As I look back on my life over the last 6-8 years, I've almost painfully seen a pattern come up that I've only recently come to recognize within the past year or so. Every 2-ish years, I start to feel restless. I start to get comfortable in what stage I've been in, and I start itching for something else. Some times it's out of boredom and a desire for a challenge, sometimes it's out of sheer discontentment, sometimes it's because I feel the need to start something new in attempt to create a sense of worth for myself, and not taking hold of the unchanging worth I have in Christ. Whether it was getting married, school, pregnancy, a move, another pregnancy, every time I had that "itch", I felt like I had to start chasing after something else. Something that would relieve the itch and give me a renewed sense of purpose.

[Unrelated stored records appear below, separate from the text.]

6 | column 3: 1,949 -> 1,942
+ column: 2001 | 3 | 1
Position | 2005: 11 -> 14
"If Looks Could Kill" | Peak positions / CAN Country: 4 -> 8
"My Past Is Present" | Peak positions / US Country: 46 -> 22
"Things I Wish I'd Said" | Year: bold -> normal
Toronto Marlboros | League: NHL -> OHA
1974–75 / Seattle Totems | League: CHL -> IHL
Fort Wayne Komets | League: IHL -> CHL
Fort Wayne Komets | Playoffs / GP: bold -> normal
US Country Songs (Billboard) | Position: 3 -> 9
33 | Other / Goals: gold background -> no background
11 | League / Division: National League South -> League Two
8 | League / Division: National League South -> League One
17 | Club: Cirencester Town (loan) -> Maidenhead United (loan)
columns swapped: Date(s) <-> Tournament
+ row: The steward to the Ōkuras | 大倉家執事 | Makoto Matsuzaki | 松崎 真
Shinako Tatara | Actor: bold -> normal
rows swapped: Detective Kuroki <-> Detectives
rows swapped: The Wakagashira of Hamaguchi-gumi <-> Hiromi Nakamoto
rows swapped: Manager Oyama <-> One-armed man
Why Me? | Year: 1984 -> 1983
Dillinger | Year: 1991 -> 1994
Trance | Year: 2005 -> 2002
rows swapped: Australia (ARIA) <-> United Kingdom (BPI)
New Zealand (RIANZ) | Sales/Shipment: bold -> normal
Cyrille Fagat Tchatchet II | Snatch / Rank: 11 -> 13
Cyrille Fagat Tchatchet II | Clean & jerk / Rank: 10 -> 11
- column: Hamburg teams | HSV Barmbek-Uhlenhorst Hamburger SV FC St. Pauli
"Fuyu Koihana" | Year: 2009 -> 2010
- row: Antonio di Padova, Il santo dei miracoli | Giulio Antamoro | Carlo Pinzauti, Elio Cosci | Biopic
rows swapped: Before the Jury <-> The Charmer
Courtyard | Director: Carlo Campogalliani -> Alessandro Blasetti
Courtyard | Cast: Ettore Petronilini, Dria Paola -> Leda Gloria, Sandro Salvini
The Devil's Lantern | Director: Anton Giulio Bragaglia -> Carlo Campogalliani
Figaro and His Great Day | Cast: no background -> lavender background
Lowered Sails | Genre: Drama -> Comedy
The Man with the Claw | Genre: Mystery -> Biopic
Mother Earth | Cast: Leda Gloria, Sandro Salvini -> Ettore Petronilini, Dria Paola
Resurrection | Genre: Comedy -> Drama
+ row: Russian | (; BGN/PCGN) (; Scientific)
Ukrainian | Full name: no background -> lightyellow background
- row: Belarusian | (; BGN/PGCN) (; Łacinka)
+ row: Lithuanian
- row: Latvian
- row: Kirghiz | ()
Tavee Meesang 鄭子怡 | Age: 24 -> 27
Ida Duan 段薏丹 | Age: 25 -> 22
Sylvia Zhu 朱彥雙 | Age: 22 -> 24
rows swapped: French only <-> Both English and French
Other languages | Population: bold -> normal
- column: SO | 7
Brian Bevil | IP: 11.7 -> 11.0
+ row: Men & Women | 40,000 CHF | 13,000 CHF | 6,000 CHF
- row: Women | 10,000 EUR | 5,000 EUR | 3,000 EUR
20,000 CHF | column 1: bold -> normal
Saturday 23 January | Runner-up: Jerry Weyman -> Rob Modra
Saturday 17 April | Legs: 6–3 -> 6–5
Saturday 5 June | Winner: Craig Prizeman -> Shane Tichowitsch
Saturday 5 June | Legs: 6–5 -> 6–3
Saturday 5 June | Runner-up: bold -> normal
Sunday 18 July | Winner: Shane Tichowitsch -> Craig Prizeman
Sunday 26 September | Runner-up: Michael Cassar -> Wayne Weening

That itch came up again about 6 months ago. I was restless and asked God what He wanted me to start next. Where is the next shiny object to chase after? I'm ready for it, Lord!
This time, the Lord revealed my deeper soul ailment, that my worth in Him isn't tied to what I do or don't produce, that I'll keep getting this itch until I'm satisfied in Him, and that he values faithful obedience in the same direction more than a life of constant jumping at the next shiny thing.
When I worked through my goals for 2015, I heard the Lord tell me loud and clear to not do or start anything new. All I could think of was how boring that would be. That would make me feel passive and lazy to not start anything this year. But the Lord said something different. He told me it's not passive or lazy to be faithfully obedient to what He has already given me. And that it's actually more of a challenge for me to do that, rather than chase after the next shiny thing.
This has been hard for me to come to terms with because I'm kind of a dreamer. What keeps me running on the treadmill (rather than what keeps me up at night, because Lord knows I love to sleep ) is dreaming. I get running, some worship music playing, and the next thing I know I have ideas for a new ministry, new blog ideas, new ways to use my gifts, new ways to do this that or the other thing, and then I pick up my kids (who are also something I always dreamed of) and the things I was just dreaming about collides with this dream. And I can't find a way to make them both work. And I cry out to God and ask him why He puts these dreams that feel like burdens on my heart to only hear Him say, "NOT YET!"
He tenderly said, "Dear daughter, let these dreams marinate. Just because there's not fruit doesn't mean there's not growth. It'll be more flavorful in the long run if you let it grow and marinate. But right now, learn to be faithfully obedient to what I've already given you and find your satisfaction in Me. Because until I can find you faithful in that, you won't be ready for more."